Bridging Associative Memory and Probabilistic Modeling
Rylan Schaeffer, Nika Zahedi, Mikail Khona, Dhruv Pai, Sang Truong, Yilun Du, Mitchell Ostrow, Sarthak Chandra, Andres Carranza, Ila Rani Fiete, Andrey Gromov, Sanmi Koyejo
TL;DR
The paper addresses the gap between associative memory and probabilistic modeling by showing how energy-based formulations correspond to likelihood-based views and by introducing dataset-conditioned energy landscapes, enabling in-context learning of energies. It proposes ICL-EBMs with fixed parameters that adapt to in-context data, along with memory-learning AMs such as CLAM+ELBO and CLAM+CRP+ELBO that connect to Gaussian mixtures and Bayesian nonparametrics, respectively. It further analyzes the memory properties of Gaussian KDEs, proving a finite but exponential storage capacity under well-separated, sphere-constrained data, and provides a theoretical account of pre-normalization before self-attention as hyperspherical clustering with von Mises–Fisher distributions.

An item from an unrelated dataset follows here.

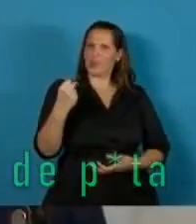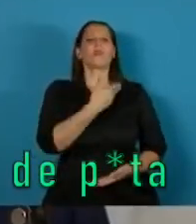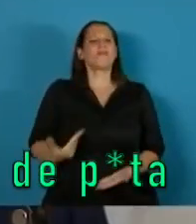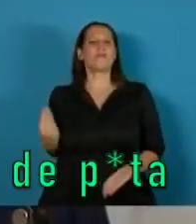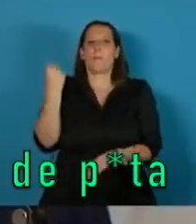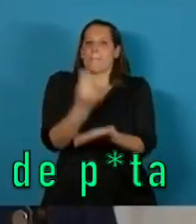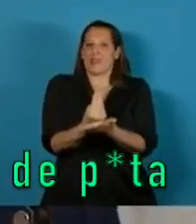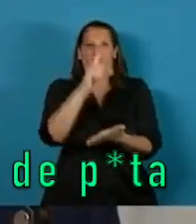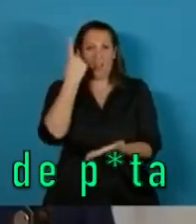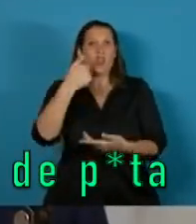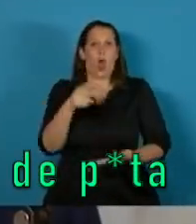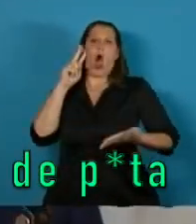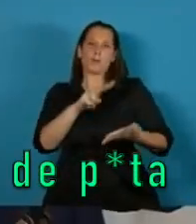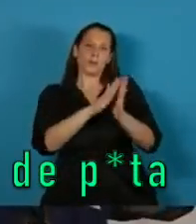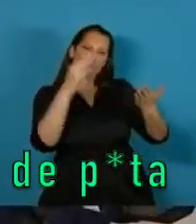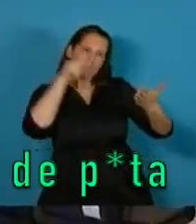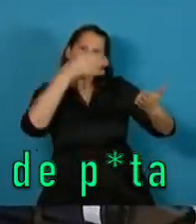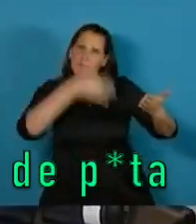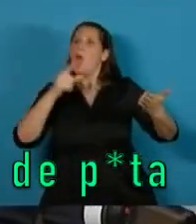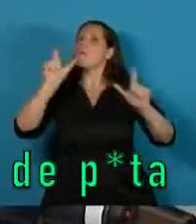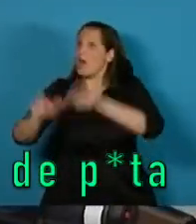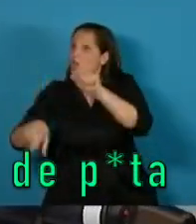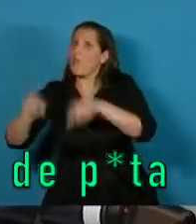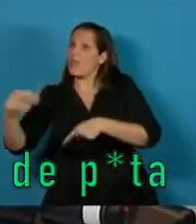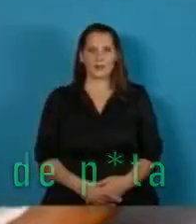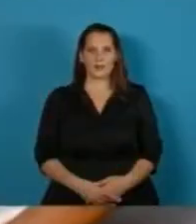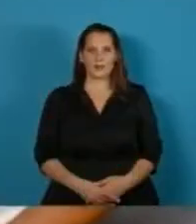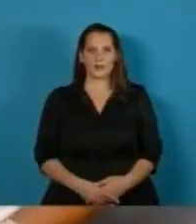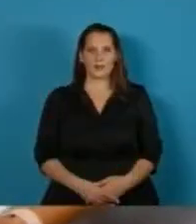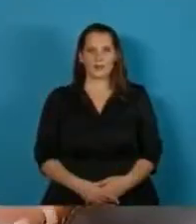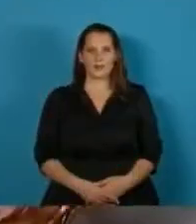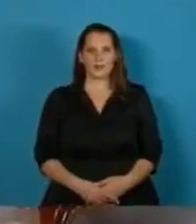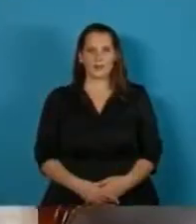No la ponen, no la traen, ¡ay qué hijo de puta!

Overall, the work highlights a two-way exchange of ideas between associative memory and probabilistic modeling, offering theoretical grounding and practical insights for energy-based modeling, memory-augmented architectures, and transformer stability.
Abstract
Associative memory and probabilistic modeling are two fundamental topics in artificial intelligence. The first studies recurrent neural networks designed to denoise, complete and retrieve data, whereas the second studies learning and sampling from probability distributions. Based on the observation that associative memory's energy functions can be seen as probabilistic modeling's negative log likelihoods, we build a bridge between the two that enables useful flow of ideas in both directions. We showcase four examples: First, we propose new energy-based models that flexibly adapt their energy functions to new in-context datasets, an approach we term \textit{in-context learning of energy functions}. Second, we propose two new associative memory models: one that dynamically creates new memories as necessitated by the training data using Bayesian nonparametrics, and another that explicitly computes proportional memory assignments using the evidence lower bound. Third, using tools from associative memory, we analytically and numerically characterize the memory capacity of Gaussian kernel density estimators, a widespread tool in probababilistic modeling. Fourth, we study a widespread implementation choice in transformers -- normalization followed by self attention -- to show it performs clustering on the hypersphere. Altogether, this work urges further exchange of useful ideas between these two continents of artificial intelligence.